À partir de là le scénario évolutif des mammifères s'éclaire davantage. Premièrement rappelons que l'acquisition du placenta remonte au lointain ancêtre commun des mammifères marsupiaux et euthériens (les monotrème demeurant ovipares). Cette acquisition originelle du placenta a peut-être (voir probablement ) été possible grâce a l'endogénéisation d'au moins un premier rétrovirus ancestral ayant permis l'acquisition d'une fonction immunosuppressive ayant rendu possible la tolérance de l'embryon et du fœtus par son hôte maternelle.
Mais par la suite les rétrovirus continuèrent d'influer massivement l'évolution du placenta. Car alors que les mammifères se diversifiaient, ils continuèrent d'intégrer divers ERVs dont beaucoup furent cooptés pour leur Syncytine. Or l'impact des infections virales explique très probablement pourquoi le placenta est l’organe le plus variable parmi les mammifères (voir le diagramme 2 ainsi que l'étude de LAVIALLE et al 2013 [2]). En effet les divers placentas des diverses lignées de mammifères n’ont cessés d’évoluer au grès des diverses infections virales qui n'ont cessé de favoriser une forte divergence des diverses structures placentaires. Par ailleurs un mammifère donnée même s'il possède déjà une activité fusogène lié à un ERV (appelons le ERV1), peut également au cours de son évolution acquérir un autre ERV (appelons le ERV2) synthétisant lui aussi de la Syncitine et étant lui aussi fusogène.
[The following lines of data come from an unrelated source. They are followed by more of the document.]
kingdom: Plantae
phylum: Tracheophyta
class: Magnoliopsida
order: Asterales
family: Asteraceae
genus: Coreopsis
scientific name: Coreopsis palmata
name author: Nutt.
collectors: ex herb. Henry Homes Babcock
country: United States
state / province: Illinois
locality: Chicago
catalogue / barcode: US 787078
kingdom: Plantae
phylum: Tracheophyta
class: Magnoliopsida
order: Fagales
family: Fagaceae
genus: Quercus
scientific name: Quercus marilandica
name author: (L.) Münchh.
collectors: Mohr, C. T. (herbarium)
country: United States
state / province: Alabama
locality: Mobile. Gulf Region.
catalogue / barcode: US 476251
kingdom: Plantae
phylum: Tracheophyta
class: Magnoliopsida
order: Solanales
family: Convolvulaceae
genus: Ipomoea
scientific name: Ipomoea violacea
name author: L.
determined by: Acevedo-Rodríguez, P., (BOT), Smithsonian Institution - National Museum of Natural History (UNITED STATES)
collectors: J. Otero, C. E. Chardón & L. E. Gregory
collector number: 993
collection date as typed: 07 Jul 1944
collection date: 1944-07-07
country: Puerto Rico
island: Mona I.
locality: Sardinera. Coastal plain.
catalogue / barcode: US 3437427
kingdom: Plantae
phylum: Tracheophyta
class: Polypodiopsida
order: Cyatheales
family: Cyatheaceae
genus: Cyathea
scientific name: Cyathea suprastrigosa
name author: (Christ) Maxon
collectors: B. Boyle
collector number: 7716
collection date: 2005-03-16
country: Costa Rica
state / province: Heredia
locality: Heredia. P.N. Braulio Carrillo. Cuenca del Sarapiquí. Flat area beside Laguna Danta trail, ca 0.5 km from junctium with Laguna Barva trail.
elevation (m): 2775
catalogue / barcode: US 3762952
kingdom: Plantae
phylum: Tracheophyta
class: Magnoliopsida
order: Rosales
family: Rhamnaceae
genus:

Ce nouvelle ERV participant à son tour à une modification d'un placenta avec fusion des cellules. La lignée de mammifère ainsi concerné coévoluant avec ses hôtes d’origine viral. Le truc c’est qu’au cours de l’évolution l’ERV1 peut donc devenir obsolète et perdre son activité (devenir un des multiples ERV fossiles) voir disparaitre, ne laissant plus que l’ERV2 en activité. [3] Nous pouvons illustrer ce scénario via le digramme suivant.
Diagramme 3. Prenons l’exemple d’une lignée de mammifères possédant déjà un ERV1 doté d’un gène codant la syncytine (A). Un jour un nouveau rétrovirus infecte les cellules germinales d’un membre de cette espèce (B), le rétrovirus va subir une endogénéisation et ainsi donner naissance à l’ERV2 (C) dont le gène env est lui-même devenu un gène permettant la synthèse de la Syncytine, les gène gag et pol ayant de l’ancêtre virale de l’ERV ayant été quant à eux désactivé. Suite à l’arrivée de l’ERV2, le gène de la Syncytine de l’ERV1 est désactivé par une mutation, si bien qu’au final la lignée de mammifère en question ne conserve que la Syncytine de l’ERV2, l’ERV1 étant devenu un ERV fossile sans fonction aucune (D).
C’est ainsi que de nouveaux ERVs coopté pour la synthèse de la Syncytine, mais aussi pour d'autres fonctions, n’auraient cessé d’envahir le génome des mammifères, les nouveaux venus remplaçant parfois les anciens. De plus les ERVs codant la Syncytine différent sensiblement les uns des autres, se logent dans différentes parties du génome et évoluent de manières différentes avec leurs hôtes, expliquant ainsi la forte diversification des placentas chez les mammifères (voir le précédent diagramme)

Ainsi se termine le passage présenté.